Eu queria mesmo era ser como os meninos da cidade... Sempre limpos, vestidos de calça comprida, camisa de gola, cinto na cintura e tênis Montreal no pé; alguns montados em belas monaretas da monark e o mais importante: estudantes! Era isso que eu queria ser, e não viver alí, enfiado naquela bimboca a tanger gado pé-duro, rebanho magro de cabras e ovelhas ruins de leite, ruins de carne, ruins de couro – gado ordinário que não dava futuro a ninguém. A prova viva: meus avós e pais alí perderam a mocidade, a saúde e nunca construíram nada de significativo. Existências inúteis, fiadas em criação magra e ridícula agricultura, plantação de fundo de quintal insuficiente até mesmo para matar a fome das vidas lancinantes. Vidas inteiras desperdiçadas em turbilhão de sonhares... Como que perdidas e abduzidas por errante rodamoinho de vento quente e areia fina...

Era vender tudo aquilo e se mudar à cidade. Aliás, já passava do tempo. Eu tinha quase quinze anos e ainda era analfabeto. Não que eu levasse jeito para os afazeres rústicos da lida no campo... Pegar no lápis me era tão custoso quanto pegar no cabo do machado. Mas devia ser uma questão de prática. Meu avô só podia estar errado quando, nervoso, dizia que eu não ia dar para nada, nada mesmo: nem para a caneta, nem para enxada!

Minha mãe dizia que estudo não dava camisa a ninguém e meu pai achava que o sacrifício de ir e vir diariamente à cidade, somente para aprender ler, não valia a pena. Muito esforço por nada! À assinar o nome e decorar a tabuada, aprendia-se por alí mesmo... Ele mesmo conhecia e sabia fazer dezoito letras e, se eu quisesse, não ligava de me dizer como fazer. O pouco restante de todas as letras que existia no mundo, outra pessoa podia ensinar, se eu levasse jeito para a coisa. Conta de mais e de menos, ele se virava bem e não deixava ser ludibriado por ninguém.

Eu, então, me metia comigo e distribuía coices e féis a gregos e troianos. Idealizava meu matupá e de lá saía somente de quando em vez. Era a felicidade a visita de Dorjão, um senhor da cidade que tinha enteados, filhos e crianças agregadas como se dono de creche fosse. Um caminhão lotado de meninos, na boleia ele, a esposa e um bebê de colo, se achegavam para passar o domingo conosco.

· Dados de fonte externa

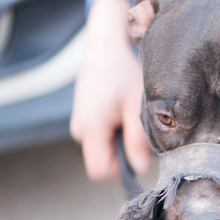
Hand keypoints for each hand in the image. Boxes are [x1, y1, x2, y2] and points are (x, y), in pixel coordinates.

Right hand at [70, 0, 151, 179]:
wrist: (105, 48)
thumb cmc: (123, 73)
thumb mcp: (137, 107)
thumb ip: (138, 141)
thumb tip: (141, 169)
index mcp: (91, 128)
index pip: (99, 171)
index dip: (120, 168)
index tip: (136, 149)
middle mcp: (79, 129)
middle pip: (101, 162)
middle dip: (121, 152)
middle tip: (134, 124)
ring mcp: (78, 124)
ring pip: (102, 149)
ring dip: (118, 138)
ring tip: (127, 112)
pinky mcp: (82, 119)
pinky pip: (99, 137)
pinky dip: (113, 129)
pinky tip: (119, 108)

A meninada, então, se juntava e até o cão fugia de nós. (As meninas se pendiam às bonecas, no oitão). A primeira providência – sequer havia necessidade de planejamento - era sair do alcance do olhar dos adultos castradores. Ganhávamos o matagal, dávamos voltas longínquas até atingirmos a liberdade. E ai instaurava-se o salve-se quem puder. Os mais fracos, geralmente, os mais novos, tinham que servirem de ‘mulherzinhas’ aos mais velhos e taludos. Outras vezes comíamos cabras, ovelhas, mulas e jumentinhas novas.

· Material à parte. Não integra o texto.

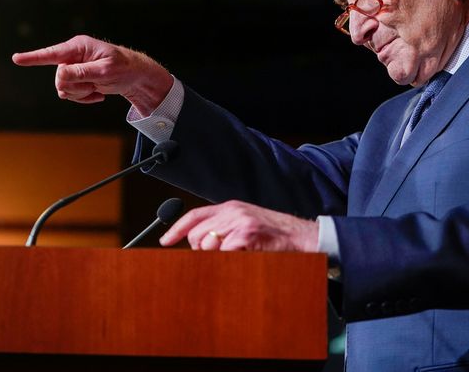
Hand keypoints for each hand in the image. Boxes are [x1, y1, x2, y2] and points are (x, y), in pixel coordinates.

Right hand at [12, 35, 172, 115]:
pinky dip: (82, 98)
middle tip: (94, 85)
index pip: (51, 53)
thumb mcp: (105, 71)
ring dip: (80, 94)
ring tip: (96, 88)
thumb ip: (83, 72)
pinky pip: (68, 94)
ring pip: (62, 88)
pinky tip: (97, 95)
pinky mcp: (76, 79)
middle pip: (59, 78)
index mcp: (78, 47)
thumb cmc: (122, 68)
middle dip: (76, 87)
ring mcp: (73, 68)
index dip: (33, 58)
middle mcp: (72, 56)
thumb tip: (61, 74)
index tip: (16, 58)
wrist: (133, 76)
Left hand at [160, 200, 319, 251]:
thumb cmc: (275, 235)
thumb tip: (201, 243)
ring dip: (216, 257)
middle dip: (201, 250)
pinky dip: (229, 261)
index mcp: (230, 207)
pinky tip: (243, 259)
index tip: (165, 241)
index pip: (194, 215)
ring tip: (236, 256)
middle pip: (197, 234)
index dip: (176, 228)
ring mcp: (240, 222)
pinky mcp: (248, 234)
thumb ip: (224, 228)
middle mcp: (232, 211)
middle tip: (219, 256)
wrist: (303, 236)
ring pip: (208, 244)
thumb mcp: (246, 224)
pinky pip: (224, 253)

Belo dia extrapolamos. Depois de imensa volta por trás da casa onde ficavam os adultos (meu pai e Dorjão saíam para surubar com a quenga Zuleica), atingimos e invadimos o paiol de dinamites da pedreira que funcionava nas terras do vizinho. Fizemos a maior farra! Instintivamente nos distribuímos em pequenos grupos e passamos a confeccionar bombas de todos os tipos e tamanhos. Artefatos explosivos de toda espécie é o que não faltava: pólvora aos tonéis, estopins, canudos de papelão, uma caixa grande cheia de espoletas... Quem nos visse, diria que planejávamos explodir o mundo!

De repente, não mais que de repente, os berros de meu pai e Dorjão a nos repreender veementemente. Não houve outro jeito a não ser atravessarmos o corredor polonês. Dois empata-fodas a surrar sem piedade uma corriola de aloprado que só entendiam uma linguagem: a bordoada.

Agora compreendo o perigo; um perigo tão perigoso quanto o capital na mão dos estúpidos.